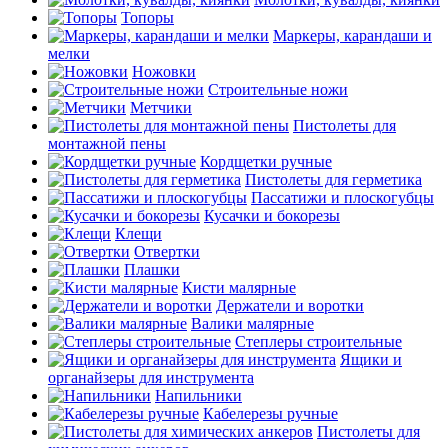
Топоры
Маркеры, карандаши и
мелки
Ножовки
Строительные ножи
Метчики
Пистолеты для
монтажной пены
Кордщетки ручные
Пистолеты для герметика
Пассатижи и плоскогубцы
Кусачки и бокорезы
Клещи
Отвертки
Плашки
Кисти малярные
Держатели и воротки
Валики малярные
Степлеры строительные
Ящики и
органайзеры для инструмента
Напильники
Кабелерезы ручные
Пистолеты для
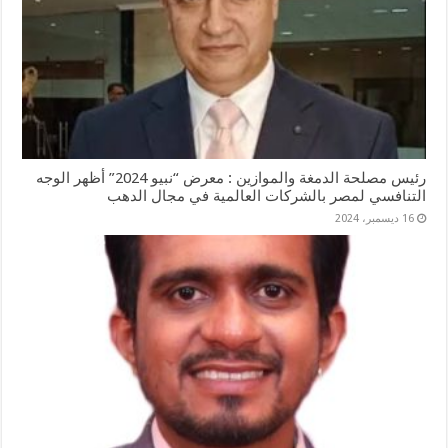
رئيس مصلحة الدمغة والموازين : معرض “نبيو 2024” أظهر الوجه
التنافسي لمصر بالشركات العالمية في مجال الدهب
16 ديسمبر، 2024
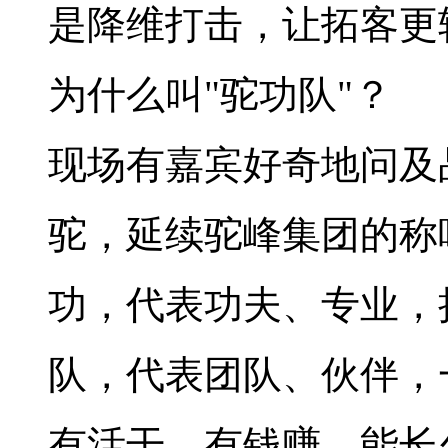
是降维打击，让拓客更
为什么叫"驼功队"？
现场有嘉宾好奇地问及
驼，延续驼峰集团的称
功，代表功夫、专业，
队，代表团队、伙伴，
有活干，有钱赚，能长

WHAT THE TASK ASKS: Write out the material above exactly, and omit the pictures it holds.

OUTPUT OF THE EXERCISE:
Топоры
Маркеры, карандаши и
мелки
Ножовки
Строительные ножи
Метчики
Пистолеты для
монтажной пены
Кордщетки ручные
Пистолеты для герметика
Пассатижи и плоскогубцы
Кусачки и бокорезы
Клещи
Отвертки
Плашки
Кисти малярные
Держатели и воротки
Валики малярные
Степлеры строительные
Ящики и
органайзеры для инструмента
Напильники
Кабелерезы ручные
Пистолеты для
رئيس مصلحة الدمغة والموازين : معرض “نبيو 2024” أظهر الوجه
التنافسي لمصر بالشركات العالمية في مجال الدهب
16 ديسمبر، 2024
是降维打击，让拓客更
为什么叫"驼功队"？
现场有嘉宾好奇地问及
驼，延续驼峰集团的称
功，代表功夫、专业，
队，代表团队、伙伴，
有活干，有钱赚，能长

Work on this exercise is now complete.